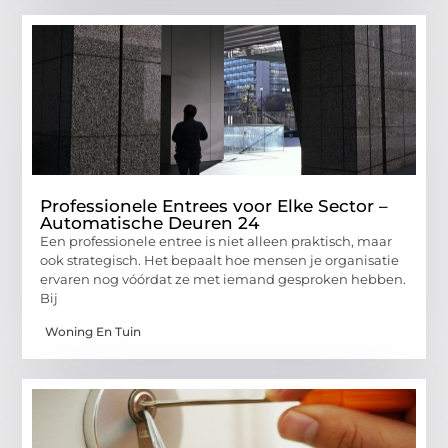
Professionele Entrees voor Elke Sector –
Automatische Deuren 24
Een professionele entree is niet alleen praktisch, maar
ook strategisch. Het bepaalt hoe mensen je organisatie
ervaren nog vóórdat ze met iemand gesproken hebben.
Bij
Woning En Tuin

◆ **WHAT YOU NEED TO DO**: Each entry above must be duplicated precisely; none of the pictures may be included.

◆ **EXERCISE ANSWER**:
Professionele Entrees voor Elke Sector –
Automatische Deuren 24
Een professionele entree is niet alleen praktisch, maar
ook strategisch. Het bepaalt hoe mensen je organisatie
ervaren nog vóórdat ze met iemand gesproken hebben.
Bij
Woning En Tuin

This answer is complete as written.